Run experiments

Single trials, full submission runs, and the paper-table matrices — all driven by one CLI.

Single trial

uv run cb experiment run \
  --dataset data/<domain>/tasks/<task-dir> \
  --agent <agent-id> --model <model-id>

Output lands under logs/experiments/.../trial_*/ with result.json and verifier/scorecard.json. See Quickstart for a worked example.

Submission lifecycle

One YAML drives all four steps:

uv run cb submission validate -f configs/submissions/<id>.yaml
uv run cb submission run      -f configs/submissions/<id>.yaml
uv run cb submission status   -f configs/submissions/<id>.yaml
uv run cb submission prepare  -f configs/submissions/<id>.yaml
  • validate — schema + preflight: dataset pin, Modal/Docker readiness, agent name resolution.
  • run — runs all 3 domains. Default: one trial per task (pass@1).
  • status — progress check; safe to run while run is in flight.
  • prepare — curates the leaderboard-ready packet at logs/submissions/<id>/packet/YYYY-MM-DD-<id>/.

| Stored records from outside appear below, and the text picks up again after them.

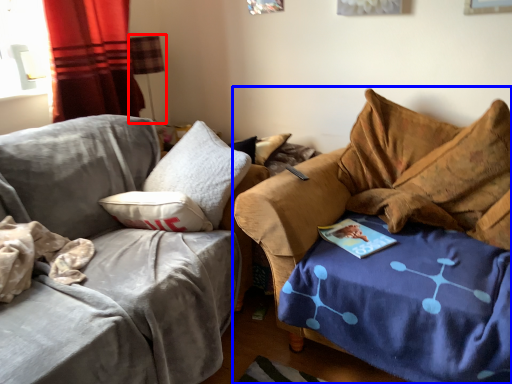
Question: Which of the following is the farthest to the observer, lamp (highlighted by a red box) or studio couch (highlighted by a blue box)?

Choices:
 (A) lamp
 (B) studio couch

Answer: (A)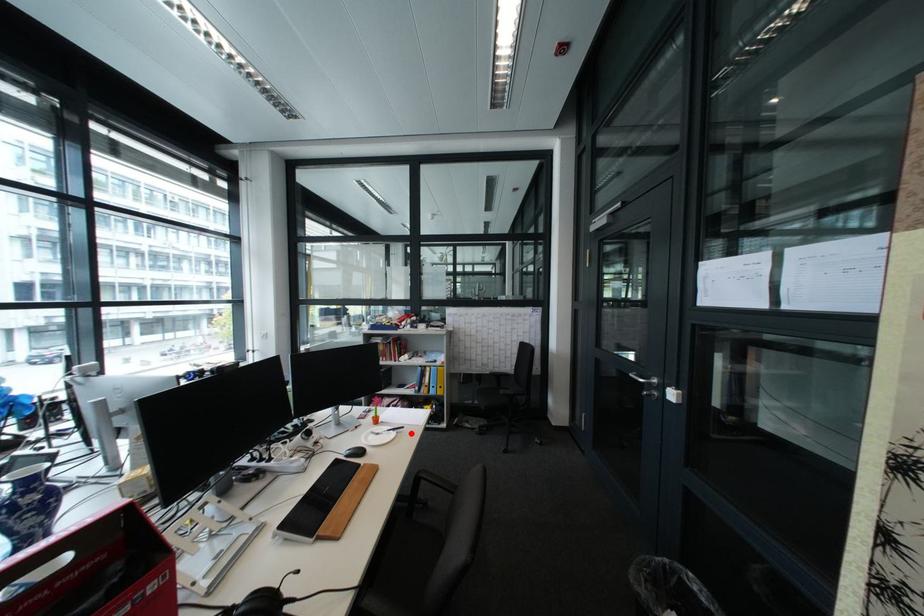
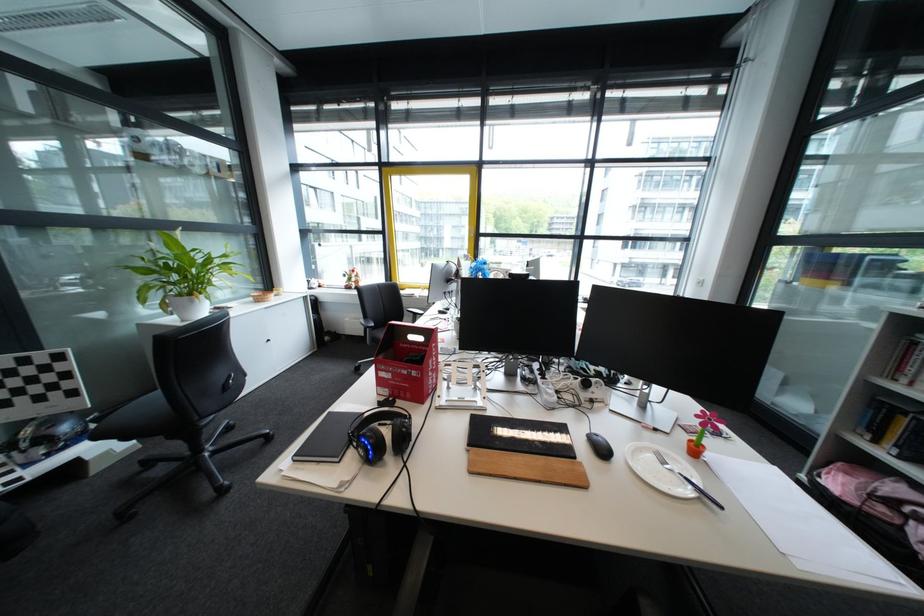
Where in the second image is the point corresponding to the highlighted location from the first image?

(712, 501)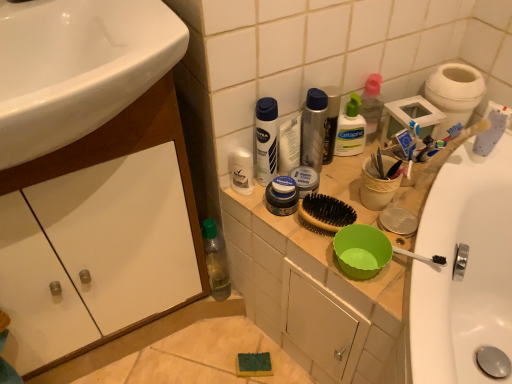
Question: From the image's perspective, is clear plastic bottle at upper center, which is the first toiletry from right to left, above or below green plastic bottle at lower left?

Choices:
 (A) above
 (B) below

Answer: (A)

Question: In terms of width, does clear plastic bottle at upper center, which is the first toiletry from right to left, look wider or thinner when compared to green plastic bottle at lower left?

Choices:
 (A) wide
 (B) thin

Answer: (B)

Question: Which of these objects is positioned closest to the metallic silver deodorant at upper center, acting as the 2th toiletry starting from the right?

Choices:
 (A) translucent plastic mouthwash at center, the first mouthwash positioned from the right
 (B) green plastic bottle at lower left
 (C) matte plastic toiletries at upper right
 (D) white glossy sink at left
 (E) white glossy cabinet at lower left

Answer: (A)

Question: Which of these objects is positioned closest to the white glossy cabinet at lower left?

Choices:
 (A) white glossy deodorant at center, the 4th toiletry from the right
 (B) white glossy sink at left
 (C) matte silver container at center, which is the third toiletry in right-to-left order
 (D) metallic silver deodorant at upper center, acting as the 2th toiletry starting from the right
 (E) translucent plastic mouthwash at center, the first mouthwash positioned from the right

Answer: (B)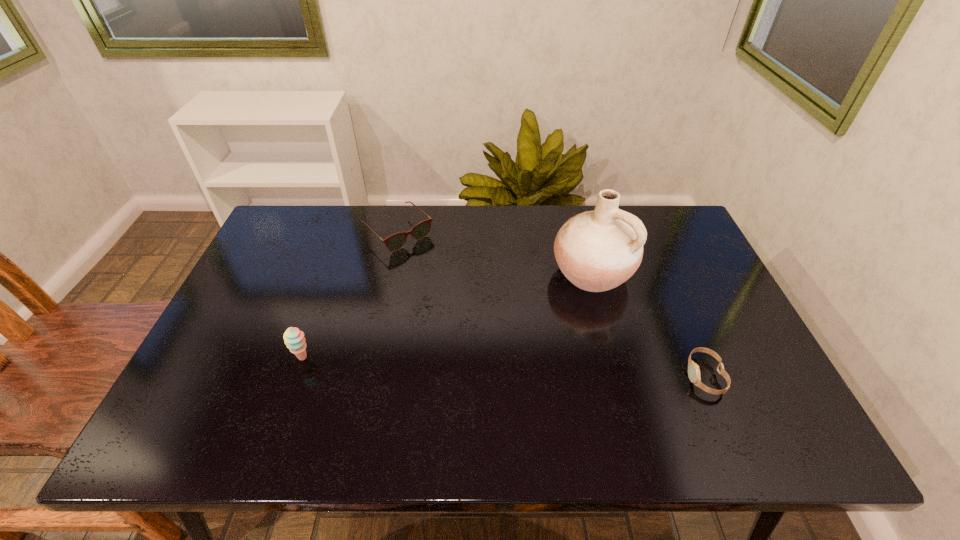
Locate an element on the screen. vacant area that lies between the spectacles and the second tallest object is located at coordinates point(350,295).

At what (x,y) coordinates should I click in order to perform the action: click on empty location between the second shortest object and the tallest object. Please return your answer as a coordinate pair (x, y). The height and width of the screenshot is (540, 960). Looking at the image, I should click on (495, 253).

Locate an element on the screen. vacant point located between the second tallest object and the watch is located at coordinates (504, 367).

Where is `vacant region between the watch and the tallest object`? The width and height of the screenshot is (960, 540). vacant region between the watch and the tallest object is located at coordinates [x=648, y=325].

This screenshot has height=540, width=960. Find the location of `vacant area between the third object from right to left and the pottery`. vacant area between the third object from right to left and the pottery is located at coordinates (495, 253).

Where is `free spot between the spectacles and the watch`? The width and height of the screenshot is (960, 540). free spot between the spectacles and the watch is located at coordinates (551, 305).

Locate an element on the screen. vacant region between the leftmost object and the tallest object is located at coordinates (447, 315).

Locate an element on the screen. empty location between the pottery and the leftmost object is located at coordinates (447, 315).

Identify the location of free spot between the spectacles and the watch. Image resolution: width=960 pixels, height=540 pixels. (551, 305).

You are a GUI agent. You are given a task and a screenshot of the screen. Output one action in this format:
    pyautogui.click(x=<x>, y=<y>)
    Task: Click on the third closest object to the shortest object
    The image size is (960, 540).
    Given the screenshot: What is the action you would take?
    pyautogui.click(x=294, y=339)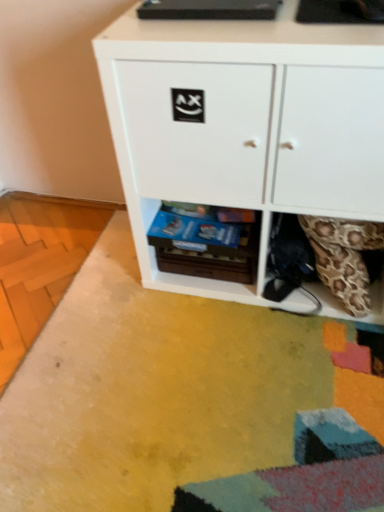
Question: Should I look upward or downward to see wooden drawer at lower center?

Choices:
 (A) up
 (B) down

Answer: (A)

Question: Is white matte cabinet at center next to wooden drawer at lower center and touching it?

Choices:
 (A) yes
 (B) no

Answer: (B)

Question: Can we say white matte cabinet at center lies outside wooden drawer at lower center?

Choices:
 (A) no
 (B) yes

Answer: (B)

Question: Does white matte cabinet at center appear on the right side of wooden drawer at lower center?

Choices:
 (A) yes
 (B) no

Answer: (A)

Question: Is white matte cabinet at center far from wooden drawer at lower center?

Choices:
 (A) no
 (B) yes

Answer: (A)

Question: Is white matte cabinet at center bigger than wooden drawer at lower center?

Choices:
 (A) no
 (B) yes

Answer: (B)

Question: Is white matte cabinet at center facing towards wooden drawer at lower center?

Choices:
 (A) yes
 (B) no

Answer: (A)

Question: Are wooden drawer at lower center and white matte cabinet at center located far from each other?

Choices:
 (A) no
 (B) yes

Answer: (A)

Question: Is wooden drawer at lower center to the left of white matte cabinet at center from the viewer's perspective?

Choices:
 (A) yes
 (B) no

Answer: (A)

Question: From a real-world perspective, is wooden drawer at lower center over white matte cabinet at center?

Choices:
 (A) no
 (B) yes

Answer: (A)

Question: Considering the relative sizes of wooden drawer at lower center and white matte cabinet at center in the image provided, is wooden drawer at lower center bigger than white matte cabinet at center?

Choices:
 (A) yes
 (B) no

Answer: (B)

Question: From a real-world perspective, does wooden drawer at lower center sit lower than white matte cabinet at center?

Choices:
 (A) no
 (B) yes

Answer: (B)

Question: Is wooden drawer at lower center wider than white matte cabinet at center?

Choices:
 (A) no
 (B) yes

Answer: (A)

Question: In the image, is white matte cabinet at center positioned in front of or behind wooden drawer at lower center?

Choices:
 (A) behind
 (B) front

Answer: (B)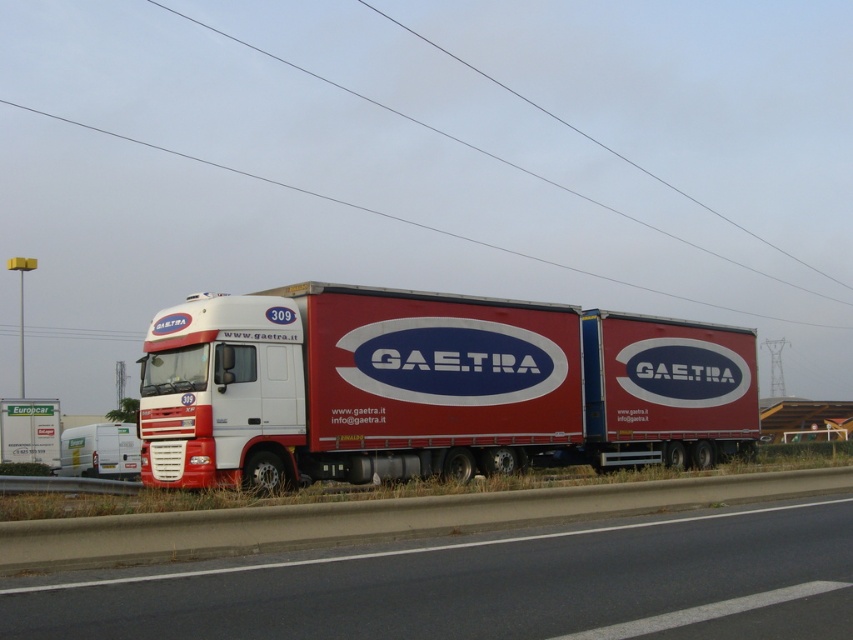
Who is more distant from viewer, (10, 592) or (403, 115)?

The point (403, 115) is more distant.

Does black asphalt highway at center have a smaller size compared to blackcablepower line at upper center?

Yes, black asphalt highway at center is smaller than blackcablepower line at upper center.

Which is behind, point (784, 516) or point (646, 285)?

Positioned behind is point (646, 285).

At what (x,y) coordinates should I click in order to perform the action: click on black asphalt highway at center. Please return your answer as a coordinate pair (x, y). The width and height of the screenshot is (853, 640). Looking at the image, I should click on (486, 586).

Can you confirm if red matte trailer truck at center is smaller than white matte trailer at lower left?

No, red matte trailer truck at center is not smaller than white matte trailer at lower left.

Between red matte trailer truck at center and white matte trailer at lower left, which one is positioned higher?

red matte trailer truck at center is above.

Is point (532, 404) more distant than point (129, 452)?

No, it is not.

Find the location of a particular element. The width and height of the screenshot is (853, 640). red matte trailer truck at center is located at coordinates (430, 388).

Can you confirm if black asphalt highway at center is positioned below white matte trailer at lower left?

Actually, black asphalt highway at center is above white matte trailer at lower left.

I want to click on black asphalt highway at center, so click(x=486, y=586).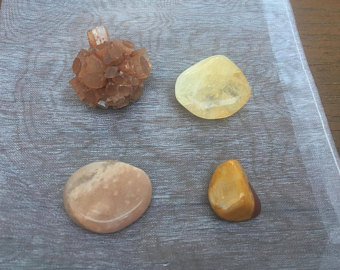
The image size is (340, 270). Identify the location of sheer fabric. (34, 118).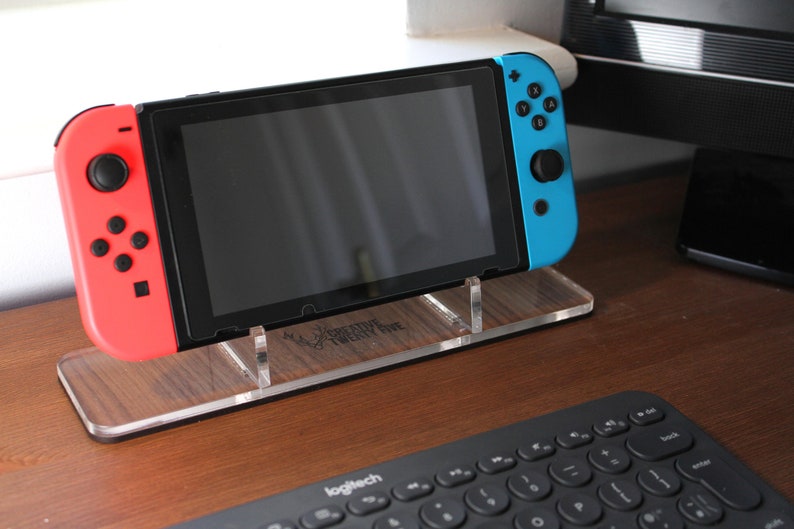
Where is `computer monitor`? Image resolution: width=794 pixels, height=529 pixels. computer monitor is located at coordinates (766, 34).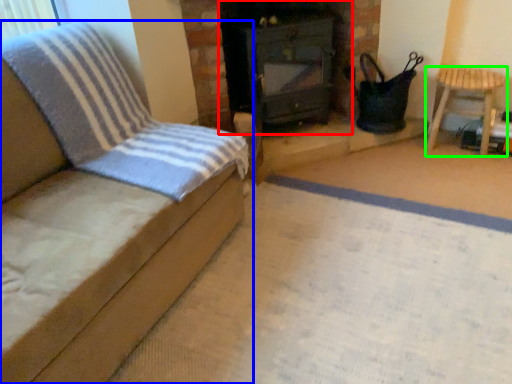
Question: Considering the real-world distances, which object is closest to stove (highlighted by a red box)? furniture (highlighted by a blue box) or furniture (highlighted by a green box).

Choices:
 (A) furniture
 (B) furniture

Answer: (B)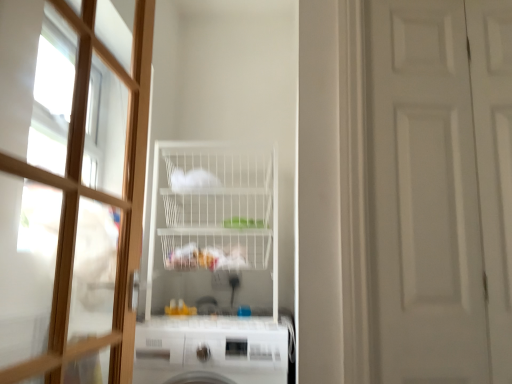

For the leaderboard PR step, see the Leaderboard guide.

Reproduce paper tables

Each table maps to a matrix YAML and a single command:

PaperConfigCommand
Table 1 (Main matrix)table1_main_matrix.yaml./scripts/run_table.sh table1
Table 2 (E2E arena)table2_e2e_arena.yaml./scripts/run_table.sh table2
Table 3 (Marathon)table3_marathon.yaml./scripts/run_table.sh table3
Fig. 4 (Skill ablation)table4_skill_ablation.yaml./scripts/run_table.sh table4
Table 5 (MCP vs CLI)table5_mcp_vs_cli.yaml./scripts/run_table.sh table5

After all slices finish, aggregate:

uv run python scripts/aggregate.py \
  --trials-dir logs/experiments/table1_main_matrix \
  --prices configs/prices.yaml \
  --out-csv logs/table1.csv

CSV columns: agent, model, n_trials, n_tasks, pass_at_1, pass_at_1_lo, pass_at_1_hi, pass_at_3, ..., pass_pow_3, pass_pow_3_hi, mean_cost_usd, mean_walltime_s with Wilson 95% CIs.

Modal vs Docker

Local Docker is fine for a handful of trials. Matrix reproduction on a single host takes days, so use Modal for parallel execution:

./scripts/run_table.sh table1 --modal

cb experiment run -e modal defaults to profile actava; pass --modal-profile '' to skip Modal preflight, or MODAL_PROFILE=<name> for a named profile.

Test markers

The default uv run pytest skips judge-hitting and slow suites. Opt in:

uv run pytest -m requires_anthropic_key   # hits the live judge
uv run pytest -m slow                     # includes docker-build smoke
CHI_BENCH_SKIP_DOCKER_BUILD=1 uv run pytest tests/smoke -v -m slow

Useful environment variables

  • ANTHROPIC_API_KEY — always required (judge).
  • CHI_BENCH_JUDGE_MODEL — override the pinned judge model (deviates from paper protocol).
  • CHI_BENCH_JUDGE_NUM_VOTES — > 1 enables majority-voted judging.
  • CHI_BENCH_PAYER_MODE — set to agent for the local server (auto-set by cb serve).
  • MODAL_PROFILE — named Modal profile for parallel execution.